## WHAT YOU WILL DO
Present each line of the entries below that holds the word "Mercado".

━━ STORED DATA

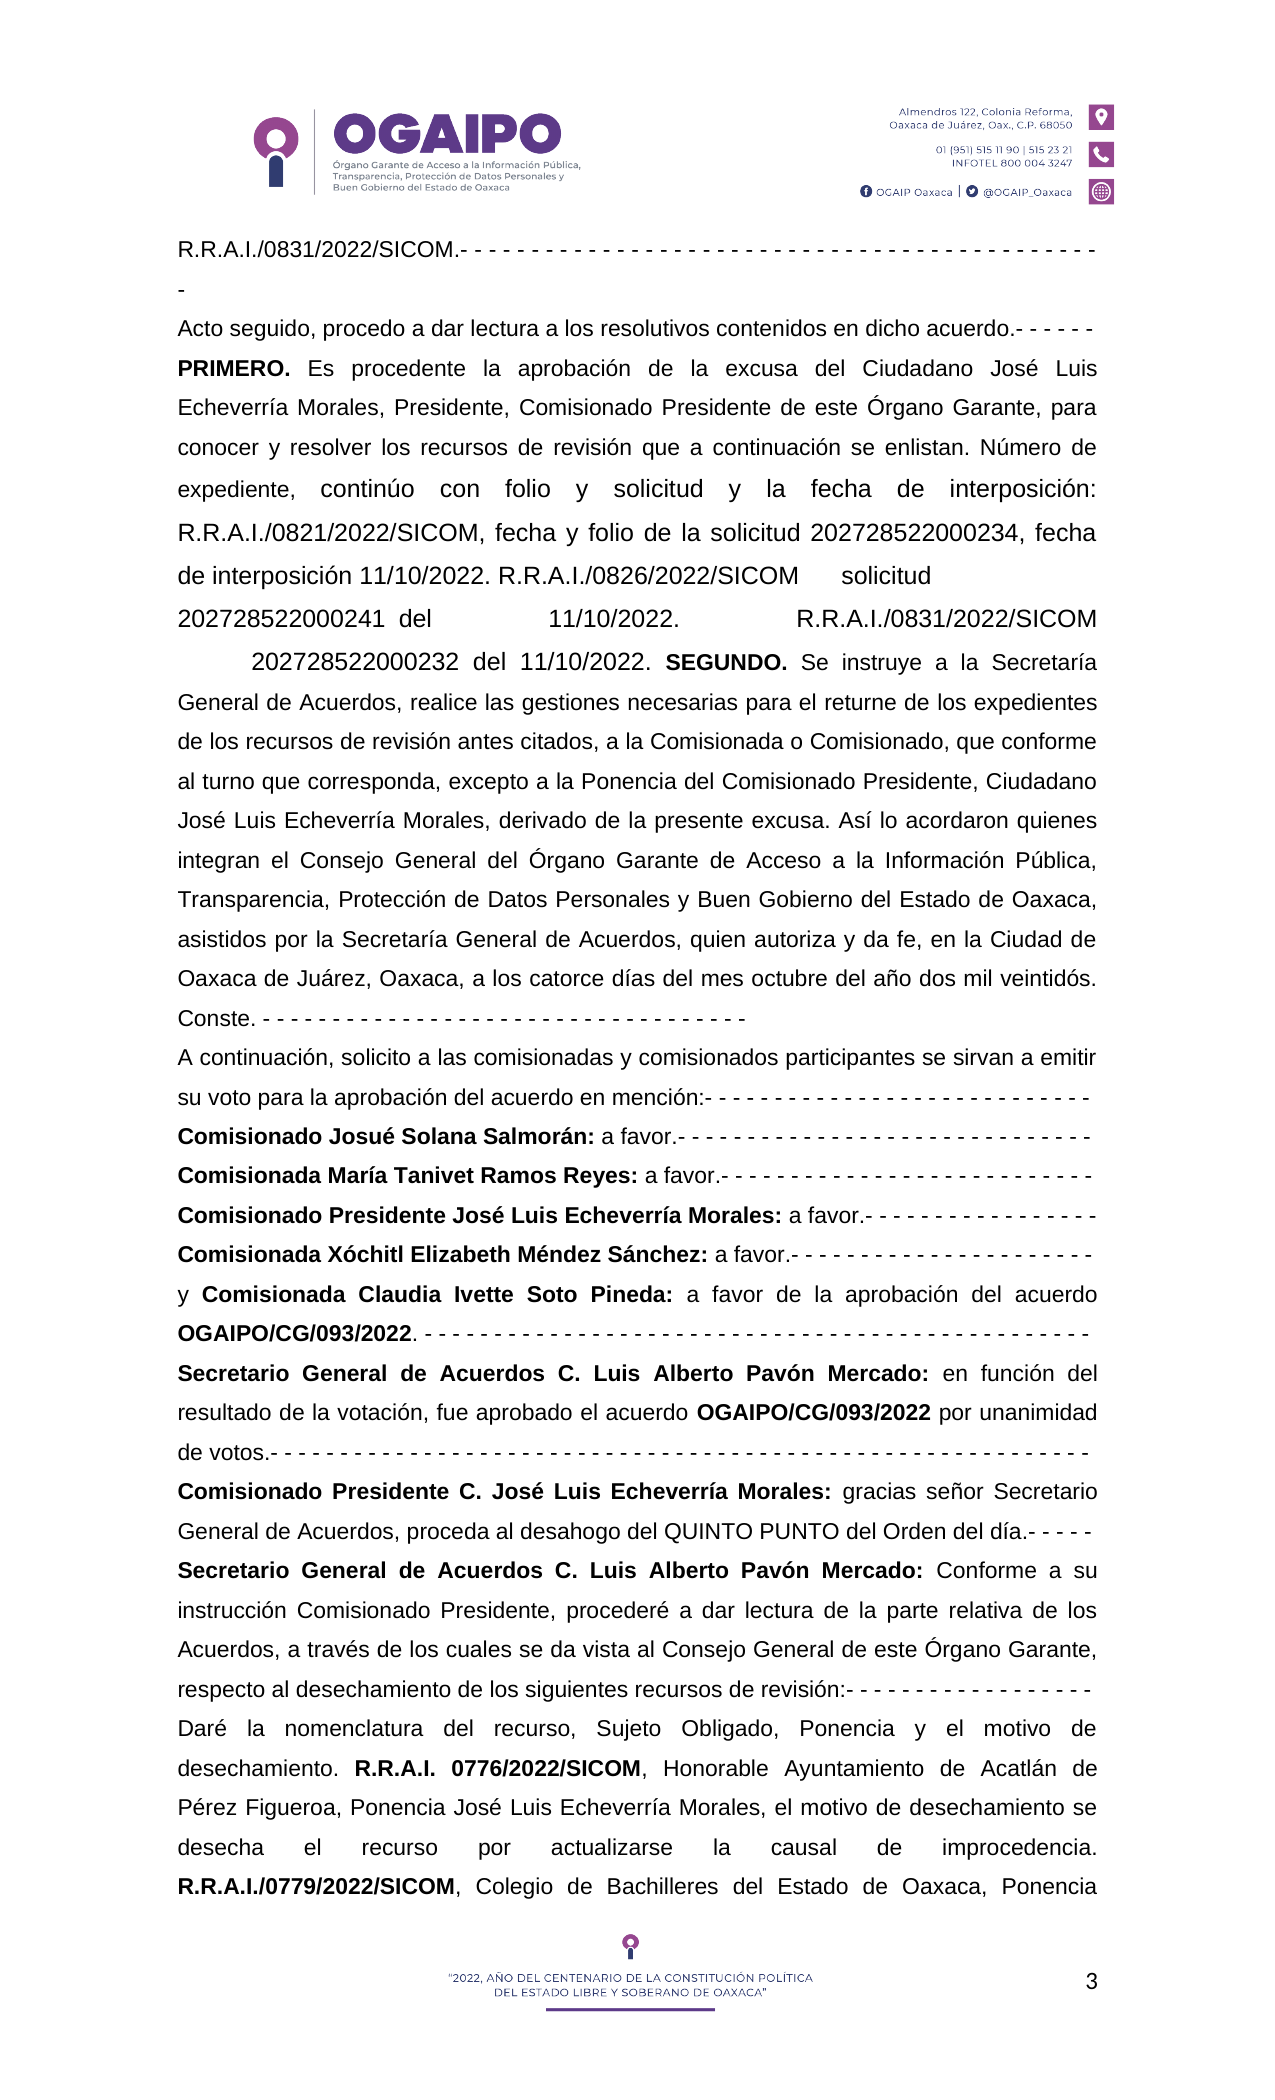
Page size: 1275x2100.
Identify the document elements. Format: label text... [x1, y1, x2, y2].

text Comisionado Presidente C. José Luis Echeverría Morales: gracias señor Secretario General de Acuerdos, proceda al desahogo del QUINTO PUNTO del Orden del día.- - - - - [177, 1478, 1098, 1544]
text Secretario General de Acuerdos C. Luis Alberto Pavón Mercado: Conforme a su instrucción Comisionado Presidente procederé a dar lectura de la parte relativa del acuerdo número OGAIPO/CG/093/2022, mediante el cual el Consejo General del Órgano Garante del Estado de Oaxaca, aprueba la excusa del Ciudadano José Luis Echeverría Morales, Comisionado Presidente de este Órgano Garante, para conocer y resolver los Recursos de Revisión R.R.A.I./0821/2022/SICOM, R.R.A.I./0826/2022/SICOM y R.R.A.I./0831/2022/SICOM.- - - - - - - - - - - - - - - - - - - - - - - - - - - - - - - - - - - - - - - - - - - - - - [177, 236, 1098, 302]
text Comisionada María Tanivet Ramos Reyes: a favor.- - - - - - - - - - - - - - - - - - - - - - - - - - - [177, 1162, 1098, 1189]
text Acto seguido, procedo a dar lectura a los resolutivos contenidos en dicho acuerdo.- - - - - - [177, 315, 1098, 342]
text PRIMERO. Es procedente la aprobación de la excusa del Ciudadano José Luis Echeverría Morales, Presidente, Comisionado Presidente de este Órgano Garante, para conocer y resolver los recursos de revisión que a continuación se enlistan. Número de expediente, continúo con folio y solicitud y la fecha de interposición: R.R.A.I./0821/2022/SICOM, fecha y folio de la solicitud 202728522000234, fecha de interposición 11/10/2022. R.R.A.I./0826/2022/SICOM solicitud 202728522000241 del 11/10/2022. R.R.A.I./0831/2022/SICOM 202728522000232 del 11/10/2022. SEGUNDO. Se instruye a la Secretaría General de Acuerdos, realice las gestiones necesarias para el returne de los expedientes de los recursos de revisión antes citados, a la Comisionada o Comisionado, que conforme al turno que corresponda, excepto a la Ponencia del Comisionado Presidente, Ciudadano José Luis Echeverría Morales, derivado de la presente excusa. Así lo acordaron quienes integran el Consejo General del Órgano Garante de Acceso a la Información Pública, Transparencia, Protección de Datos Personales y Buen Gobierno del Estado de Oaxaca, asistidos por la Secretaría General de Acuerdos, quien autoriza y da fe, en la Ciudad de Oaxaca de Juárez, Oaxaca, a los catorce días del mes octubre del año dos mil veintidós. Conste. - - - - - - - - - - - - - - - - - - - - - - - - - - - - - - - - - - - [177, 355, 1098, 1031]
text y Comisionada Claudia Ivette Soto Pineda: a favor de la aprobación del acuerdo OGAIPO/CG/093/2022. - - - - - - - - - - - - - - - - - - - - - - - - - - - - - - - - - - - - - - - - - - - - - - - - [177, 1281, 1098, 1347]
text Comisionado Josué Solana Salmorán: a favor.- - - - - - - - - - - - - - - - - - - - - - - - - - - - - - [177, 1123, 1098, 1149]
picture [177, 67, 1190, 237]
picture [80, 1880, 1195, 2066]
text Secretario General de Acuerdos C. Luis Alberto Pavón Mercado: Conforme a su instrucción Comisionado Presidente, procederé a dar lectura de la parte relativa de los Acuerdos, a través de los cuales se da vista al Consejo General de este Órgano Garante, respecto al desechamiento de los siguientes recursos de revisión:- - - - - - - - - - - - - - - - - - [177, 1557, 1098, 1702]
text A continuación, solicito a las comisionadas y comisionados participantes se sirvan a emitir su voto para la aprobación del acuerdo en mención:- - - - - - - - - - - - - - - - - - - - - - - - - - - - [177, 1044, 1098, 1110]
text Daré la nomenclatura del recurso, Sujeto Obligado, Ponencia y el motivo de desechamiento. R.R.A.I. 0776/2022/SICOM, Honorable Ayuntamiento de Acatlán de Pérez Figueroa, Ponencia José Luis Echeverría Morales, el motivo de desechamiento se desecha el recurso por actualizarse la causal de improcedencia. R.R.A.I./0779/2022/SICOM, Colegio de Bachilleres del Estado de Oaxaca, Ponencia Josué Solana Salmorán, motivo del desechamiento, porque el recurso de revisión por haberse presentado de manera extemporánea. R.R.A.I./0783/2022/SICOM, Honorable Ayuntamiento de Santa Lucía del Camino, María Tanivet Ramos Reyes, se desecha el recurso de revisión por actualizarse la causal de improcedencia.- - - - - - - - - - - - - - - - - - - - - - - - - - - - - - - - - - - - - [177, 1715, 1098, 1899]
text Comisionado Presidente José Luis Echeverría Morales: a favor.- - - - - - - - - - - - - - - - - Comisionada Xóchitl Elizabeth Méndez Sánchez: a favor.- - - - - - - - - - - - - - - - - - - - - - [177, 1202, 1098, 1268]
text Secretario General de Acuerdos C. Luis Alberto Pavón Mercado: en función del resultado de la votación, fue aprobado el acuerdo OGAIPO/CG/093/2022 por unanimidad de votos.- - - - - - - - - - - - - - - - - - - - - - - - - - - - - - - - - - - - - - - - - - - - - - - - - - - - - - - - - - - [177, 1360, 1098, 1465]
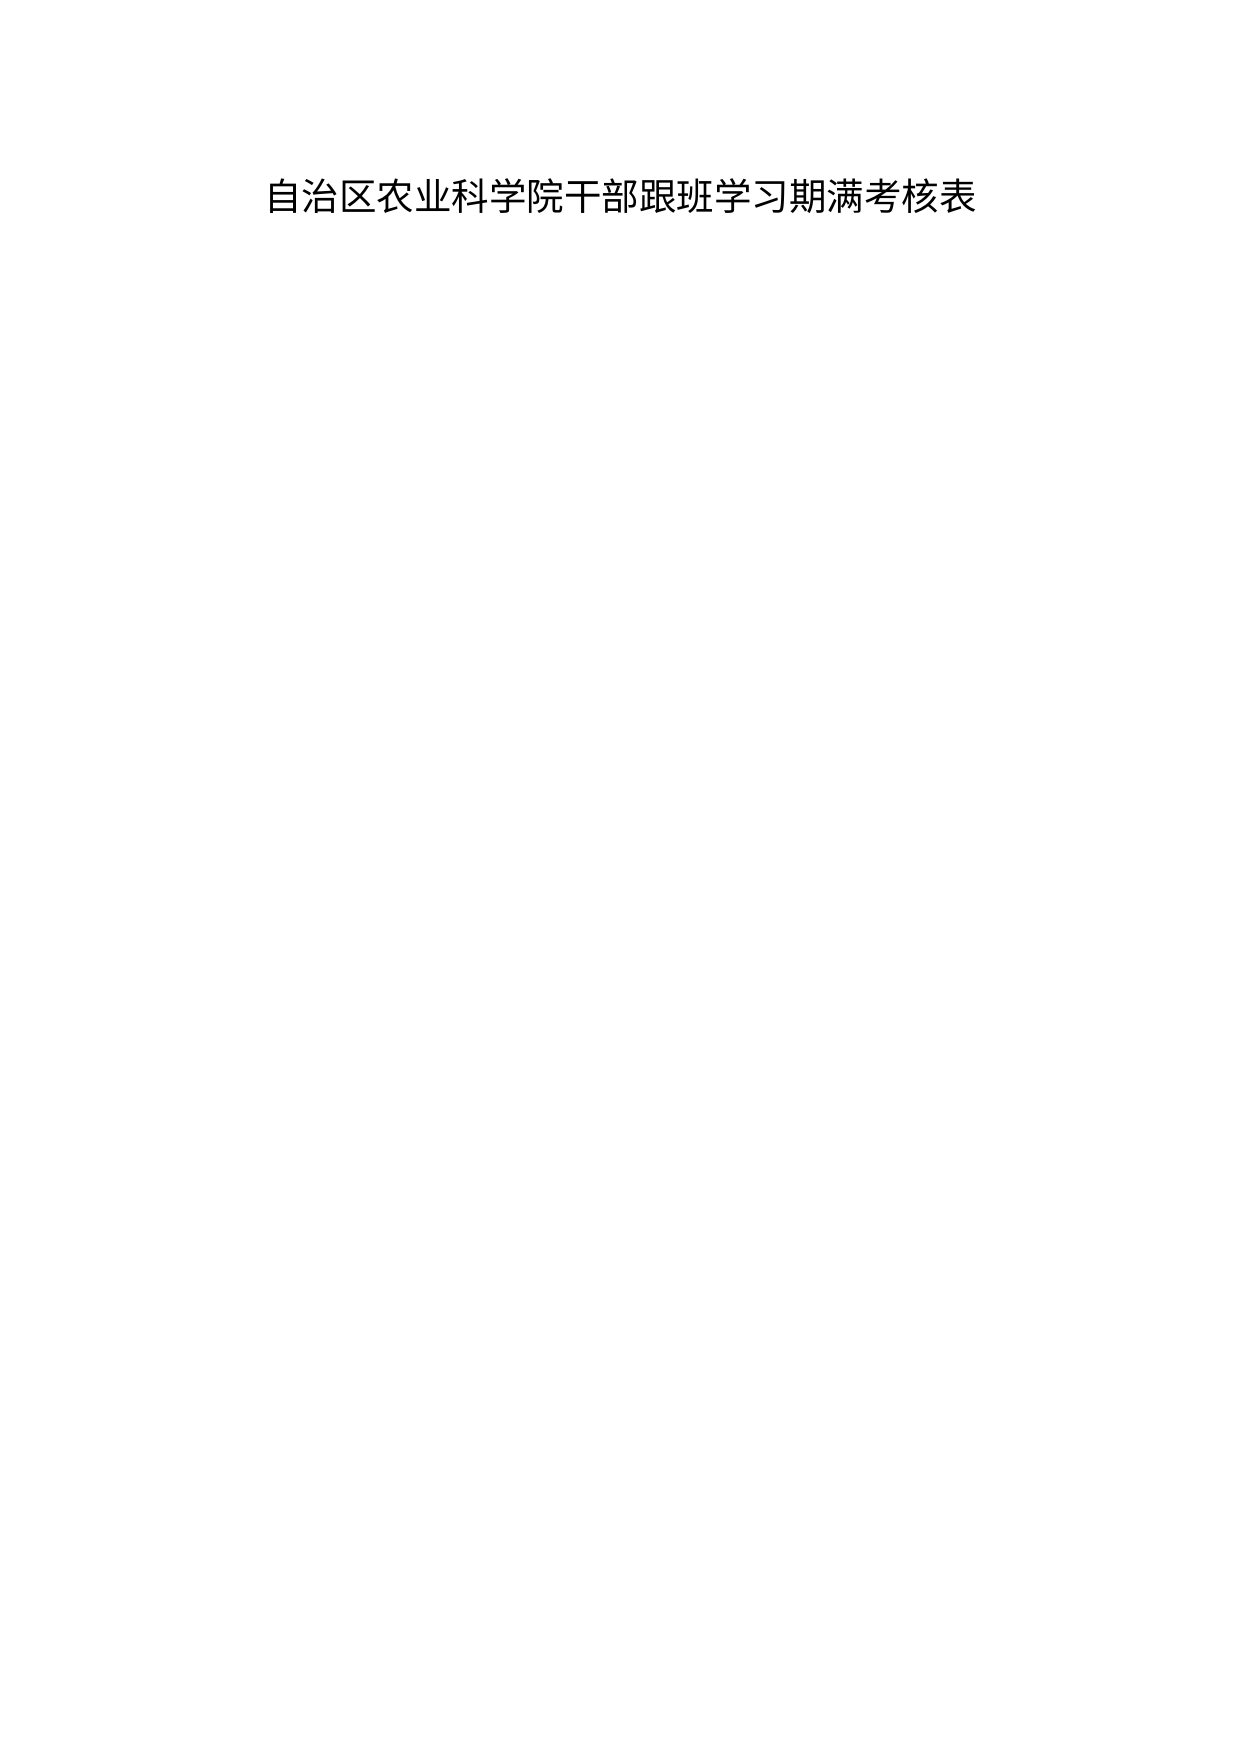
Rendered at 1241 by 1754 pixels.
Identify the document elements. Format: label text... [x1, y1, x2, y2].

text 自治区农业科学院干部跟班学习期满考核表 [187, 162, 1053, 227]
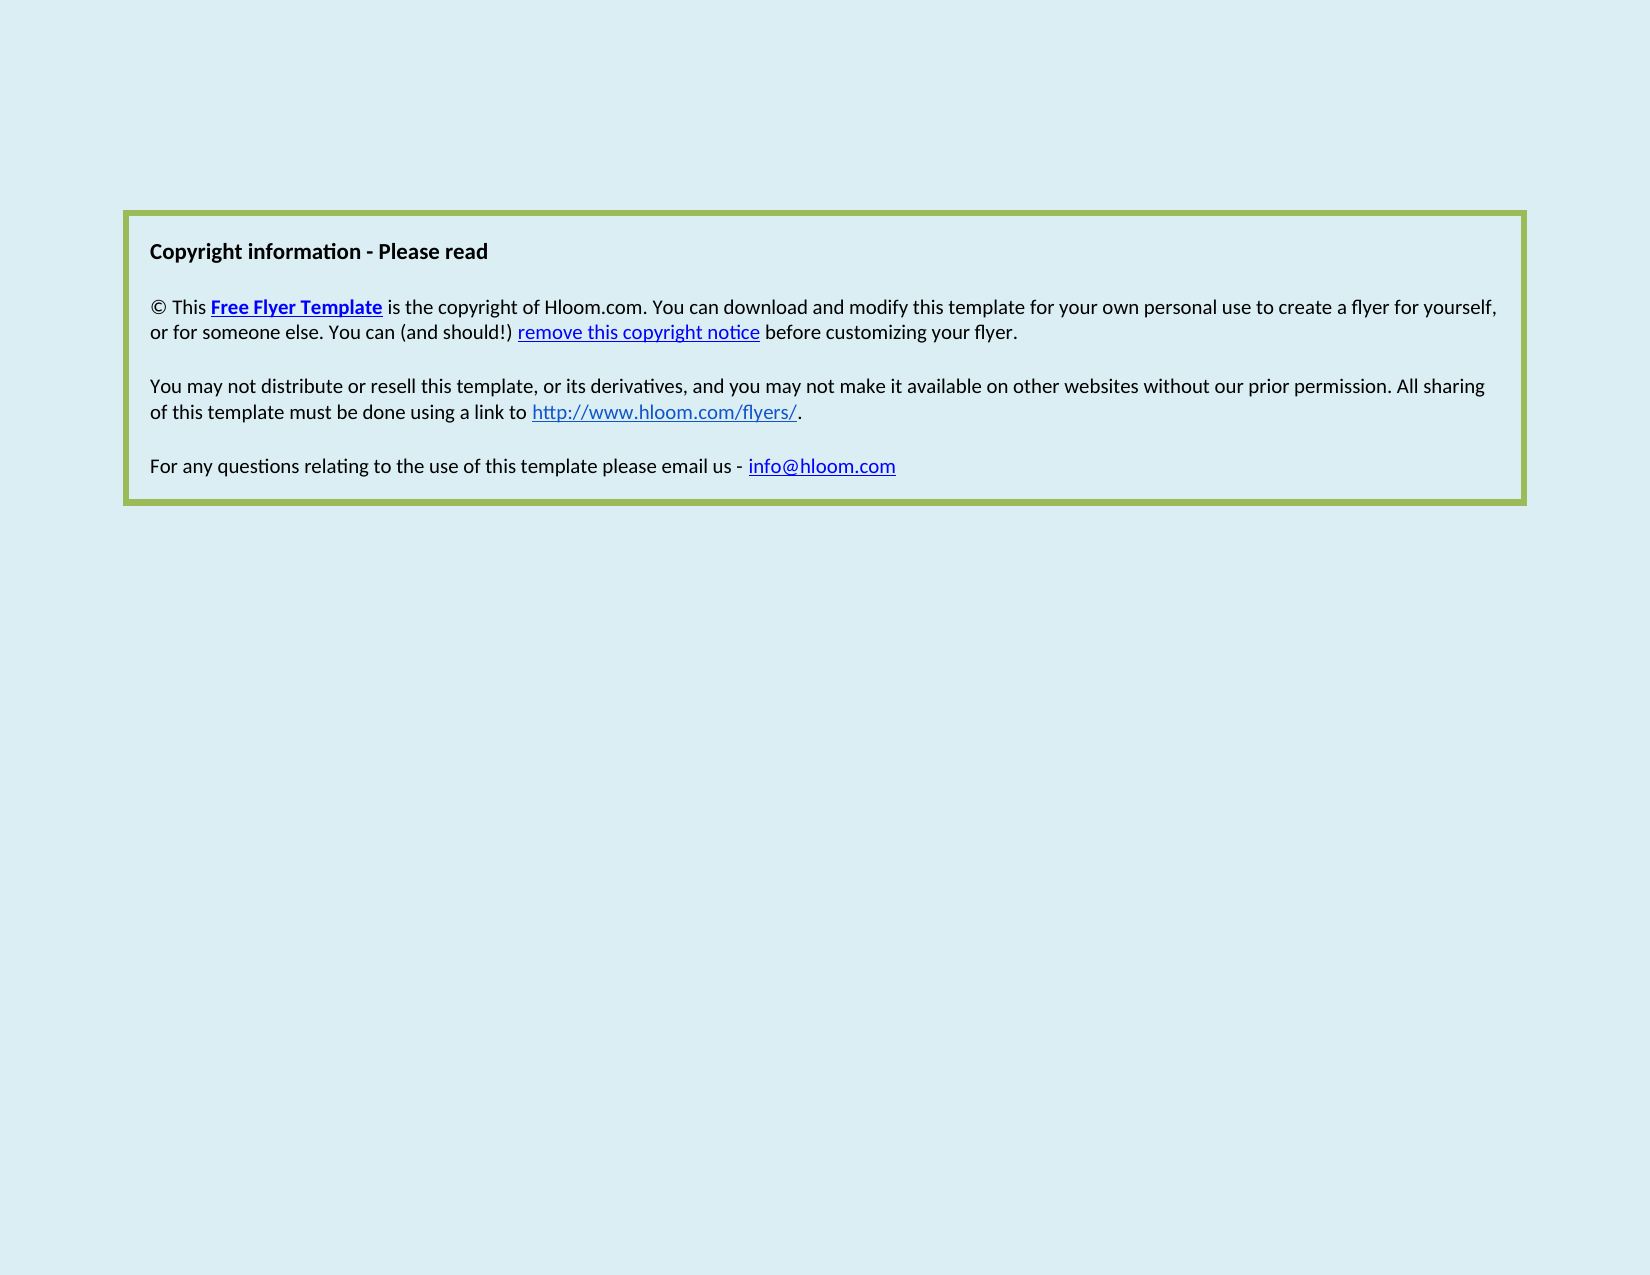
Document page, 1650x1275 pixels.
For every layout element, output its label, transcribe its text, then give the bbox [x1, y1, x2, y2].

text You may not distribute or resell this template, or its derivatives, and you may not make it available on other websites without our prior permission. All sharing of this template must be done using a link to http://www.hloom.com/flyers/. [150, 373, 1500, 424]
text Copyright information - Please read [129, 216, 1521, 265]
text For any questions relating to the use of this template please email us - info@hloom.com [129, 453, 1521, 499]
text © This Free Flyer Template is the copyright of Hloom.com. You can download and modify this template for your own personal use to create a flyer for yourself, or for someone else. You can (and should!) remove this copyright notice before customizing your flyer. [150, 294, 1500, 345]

━━━━

## YOUR RESPONSE
text Secretario General de Acuerdos C. Luis Alberto Pavón Mercado: Conforme a su instrucción Comisionado Presidente procederé a dar lectura de la parte relativa del acuerdo número OGAIPO/CG/093/2022, mediante el cual el Consejo General del Órgano Garante del Estado de Oaxaca, aprueba la excusa del Ciudadano José Luis Echeverría Morales, Comisionado Presidente de este Órgano Garante, para conocer y resolver los Recursos de Revisión R.R.A.I./0821/2022/SICOM, R.R.A.I./0826/2022/SICOM y R.R.A.I./0831/2022/SICOM.- - - - - - - - - - - - - - - - - - - - - - - - - - - - - - - - - - - - - - - - - - - - - - [177, 236, 1098, 302]
text Secretario General de Acuerdos C. Luis Alberto Pavón Mercado: Conforme a su instrucción Comisionado Presidente, procederé a dar lectura de la parte relativa de los Acuerdos, a través de los cuales se da vista al Consejo General de este Órgano Garante, respecto al desechamiento de los siguientes recursos de revisión:- - - - - - - - - - - - - - - - - - [177, 1557, 1098, 1702]
text Secretario General de Acuerdos C. Luis Alberto Pavón Mercado: en función del resultado de la votación, fue aprobado el acuerdo OGAIPO/CG/093/2022 por unanimidad de votos.- - - - - - - - - - - - - - - - - - - - - - - - - - - - - - - - - - - - - - - - - - - - - - - - - - - - - - - - - - - [177, 1360, 1098, 1465]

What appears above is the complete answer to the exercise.